"Hear, O Israel: The LORD is our God, the LORD alone. You shall love the LORD your God with all your heart, and with all your soul, and with all your might." These words from Deuteronomy are often referred to as the "Shema"from the Hebrew for "Hear." (This is the only Old Testament verse I can actually recite from memory in Hebrew.) This command forms a centerpiece of Judaism, and many Jews affix them to their doorways, as Deuteronomy tells them to do.
Jesus reaches for this command when he is asked for the greatest commandment, linking it with another Old Testament command to love neighbor as self. Linked together, these two speak of life animated by the Divine Other and by the human other. Quite a contrast to life organized around my wants and needs. But how on earth to move from the self-centered life to the other-centered life?

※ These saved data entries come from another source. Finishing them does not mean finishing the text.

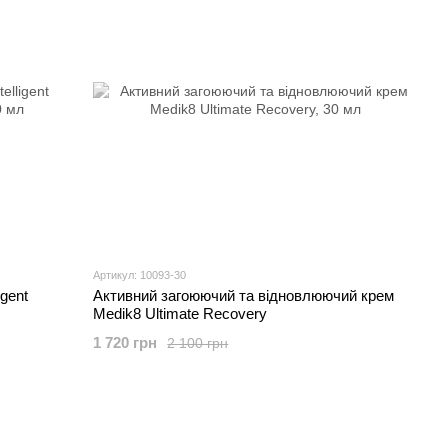
Артикул: 10093-30
igent
Активний загоюючий та відновлюючий крем
Medik8 Ultimate Recovery
1 720 грн
2 100 грн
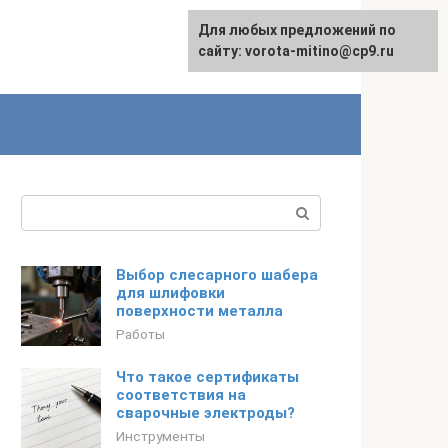
Для любых предложений по
сайту: vorota-mitino@cp9.ru
Поиск:
Выбор слесарного шабера
для шлифовки
поверхности металла
Работы
Что такое сертификаты
соответствия на
сварочные электроды?
Инструменты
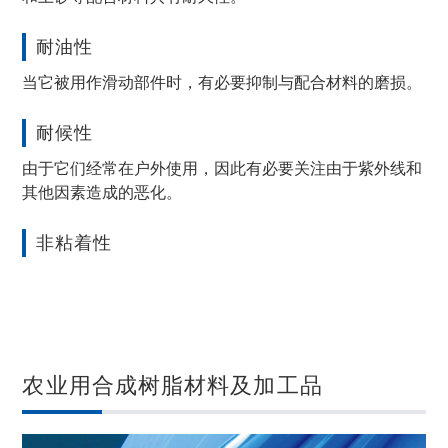
耐油性
当它被用作滑动部件时，有必要抑制与配合材料的磨损。
耐候性
由于它们经常在户外使用，因此有必要关注由于紫外线和
其他因素造成的恶化。
非粘着性
农业用合成树脂材料及加工品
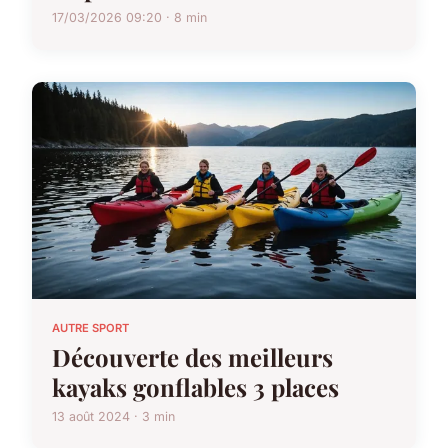
17/03/2026 09:20 · 8 min
AUTRE SPORT
Découverte des meilleurs
kayaks gonflables 3 places
13 août 2024 · 3 min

Today's meditation by Richard Rohr includes this. "The mystics’ overwhelming experience is this full-body blow
of the Divine loving them, God radically accepting them. And they spend the
rest of their life trying to verbalize that experience, and invariably finding
ways to give that love back through forms of service, compassion and non-stop worship.
But none of this is to earn God’s love; it’s always and only to return God’s
love. Love is repaid by love alone."
The full-body blow of Divine love; now that's a phrase. And it speaks of an experience not easily transmitted by the methods of "Christian Education" I encountered growing up in the church. That is not to dismiss those as meaningless, but for all the information they imparted, they were modeled on the schoolhouse. And they did not speak the language of relationship or love.
This strikes me as the big challenge facing the church and congregations. How do we provide the necessary information about God that is needed to distinguish those experiences that are of God from those that are not? And how do we help people be open to the experience of God that gives real meaning to their information about God? And while traditions like my own Presbyterian Church have historically done a very good job on the informational side, we seem to struggle on both counts now. We struggle with "Christian Education" even as we make sporadic attempts to do "Spiritual Formation."
To be sure, I have no magic solutions to offer. We seem to be in a time when the old is breaking down, but the new that will replace it is as yet very unclear. It is an exciting time with much experimentation going on. And it is a frightening time of dislocation where many hunker down with what they already know. But both the experimentation and the hunkering down can be, and often are, very self serving, without the Other-centered focused called for by Deuteronomy and Jesus.
Perhaps a good lenten discipline for many congregations would be to spend time reflecting on our focus. What is it that gives us meaning and purpose as a congregation? What is the "North star" that guides all that we do, and is it about the Other. This moves us into the language of "call." Call is always about an other, and it always draws us away from ourselves toward something else. But that makes call inherently frightening. Many people correctly intuit that a call in one direction by necessity eliminates a number of other directions, and many of us are loathe to narrow our options.
Speaking of focus, I feel very much that I am wandering around in this post, with no clear idea where I am headed. In that sense, these words mirror some of my worries for the church. Can we encounter the love of The Other and hear the call of that Other that pulls us away from ourselves and sets us out on the path we are meant for? Can our congregations hear a call that guides us clearly so that we began to realize where we are going, and also where we are not?